» **Your instructions**
When you write out the listing, keep every character and omit the pictures.
** Opening Extracted data block **
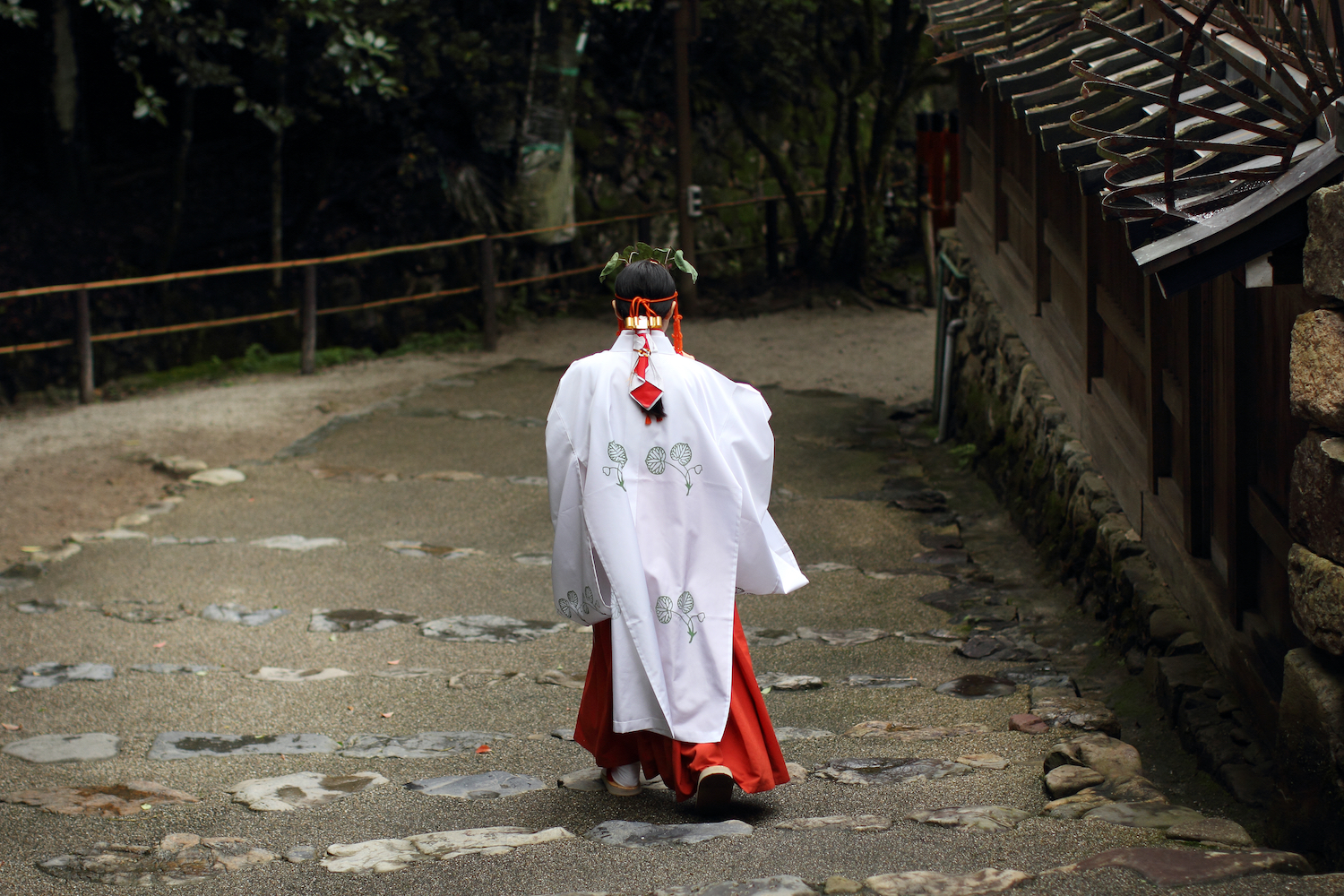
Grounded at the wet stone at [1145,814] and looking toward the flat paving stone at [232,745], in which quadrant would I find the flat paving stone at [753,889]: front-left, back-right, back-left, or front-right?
front-left

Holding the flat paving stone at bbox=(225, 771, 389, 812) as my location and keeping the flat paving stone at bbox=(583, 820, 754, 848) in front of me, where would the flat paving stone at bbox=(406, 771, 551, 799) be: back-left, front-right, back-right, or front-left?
front-left

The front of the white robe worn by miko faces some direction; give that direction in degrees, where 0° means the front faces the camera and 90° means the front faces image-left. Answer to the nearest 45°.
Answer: approximately 180°

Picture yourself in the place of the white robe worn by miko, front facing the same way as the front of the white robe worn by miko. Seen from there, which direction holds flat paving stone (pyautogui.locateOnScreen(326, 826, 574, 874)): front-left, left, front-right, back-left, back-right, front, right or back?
back-left

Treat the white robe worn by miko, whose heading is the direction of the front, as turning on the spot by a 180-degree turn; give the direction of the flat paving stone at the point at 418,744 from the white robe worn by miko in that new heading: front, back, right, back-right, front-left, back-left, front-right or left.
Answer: back-right

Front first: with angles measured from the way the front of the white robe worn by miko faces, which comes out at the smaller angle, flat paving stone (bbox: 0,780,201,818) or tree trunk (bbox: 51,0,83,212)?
the tree trunk

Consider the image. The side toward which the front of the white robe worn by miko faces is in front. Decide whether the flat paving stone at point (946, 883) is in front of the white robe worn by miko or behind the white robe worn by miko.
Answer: behind

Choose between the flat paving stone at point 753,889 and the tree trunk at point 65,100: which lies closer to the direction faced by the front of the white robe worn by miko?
the tree trunk

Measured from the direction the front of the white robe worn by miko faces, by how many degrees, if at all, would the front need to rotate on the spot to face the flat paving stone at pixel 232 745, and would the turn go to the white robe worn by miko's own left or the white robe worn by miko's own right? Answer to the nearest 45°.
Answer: approximately 45° to the white robe worn by miko's own left

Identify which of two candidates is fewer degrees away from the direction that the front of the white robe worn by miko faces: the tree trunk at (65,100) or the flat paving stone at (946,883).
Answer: the tree trunk

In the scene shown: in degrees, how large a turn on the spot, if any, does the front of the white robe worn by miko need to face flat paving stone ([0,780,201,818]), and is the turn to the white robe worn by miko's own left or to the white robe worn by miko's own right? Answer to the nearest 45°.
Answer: approximately 90° to the white robe worn by miko's own left

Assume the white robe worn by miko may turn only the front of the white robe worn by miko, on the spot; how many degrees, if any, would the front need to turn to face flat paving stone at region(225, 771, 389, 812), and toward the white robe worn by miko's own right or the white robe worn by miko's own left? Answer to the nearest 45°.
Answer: approximately 90° to the white robe worn by miko's own left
** Closing Extracted data block **
» **Answer for this exercise**
Grounded at the wet stone at [1145,814] and looking toward the flat paving stone at [232,745], in which quadrant would I find the flat paving stone at [753,889]: front-left, back-right, back-left, or front-right?
front-left

Holding the flat paving stone at bbox=(225, 771, 389, 812) as my location and keeping the flat paving stone at bbox=(583, 820, 754, 848) in front of me, where would the flat paving stone at bbox=(406, 771, 551, 799) be: back-left, front-right, back-right, or front-left?
front-left

The front of the white robe worn by miko faces some direction; give that direction in degrees, where 0° means the front faces the camera and 90° means the front faces image-left. Answer to the nearest 45°.
Answer: approximately 180°

Picture yourself in the place of the white robe worn by miko, front facing the same way as the front of the white robe worn by miko. Seen from there, which direction holds flat paving stone (pyautogui.locateOnScreen(326, 826, 574, 874)): front-left, left, front-right, back-left, back-right, front, right or back?
back-left

Treat the white robe worn by miko, whose heading is the direction of the front, as turning on the spot by a 180-degree turn; give the direction of the flat paving stone at the point at 418,744 from the white robe worn by miko in that new heading: front, back, right, back-right, front-left, back-left, front-right or left.
Answer: back-right

Front first: with angles measured from the way the front of the white robe worn by miko faces, which comes out at the smaller angle, flat paving stone (bbox: 0,780,201,818) or tree trunk (bbox: 51,0,83,212)?
the tree trunk

Consider the image. The side toward which the front of the white robe worn by miko faces is in front. Decide whether the flat paving stone at point (946, 883) is in front of the white robe worn by miko or behind the white robe worn by miko.
Answer: behind

Choose between the flat paving stone at point 753,889 and the tree trunk at point 65,100: which lies closer to the direction faced by the front of the white robe worn by miko?
the tree trunk

Measured from the direction the front of the white robe worn by miko faces, by how many degrees, if at all, would the front need to rotate on the spot to face the flat paving stone at pixel 232 745, and would the turn go to the white robe worn by miko's own left or the white robe worn by miko's own right? Answer to the nearest 45°.
Answer: approximately 45° to the white robe worn by miko's own left

Identify which of two candidates is fewer degrees away from the direction that the front of the white robe worn by miko faces: the tree trunk at (65,100) or the flat paving stone at (946,883).
Answer: the tree trunk

In the scene shown: in degrees, how large a turn on the spot, if any, does the front of the white robe worn by miko need to face flat paving stone ([0,780,201,818]), and is the turn to the white robe worn by miko's own left or to the white robe worn by miko's own right? Answer to the nearest 45°.
Answer: approximately 90° to the white robe worn by miko's own left

Assume the white robe worn by miko may turn only the front of the white robe worn by miko, on the spot; how many degrees, if any, would the front need to turn to face flat paving stone at region(225, 771, 389, 812), and toward the white robe worn by miko's own right or the white robe worn by miko's own left? Answer to the nearest 45°.
Answer: approximately 90° to the white robe worn by miko's own left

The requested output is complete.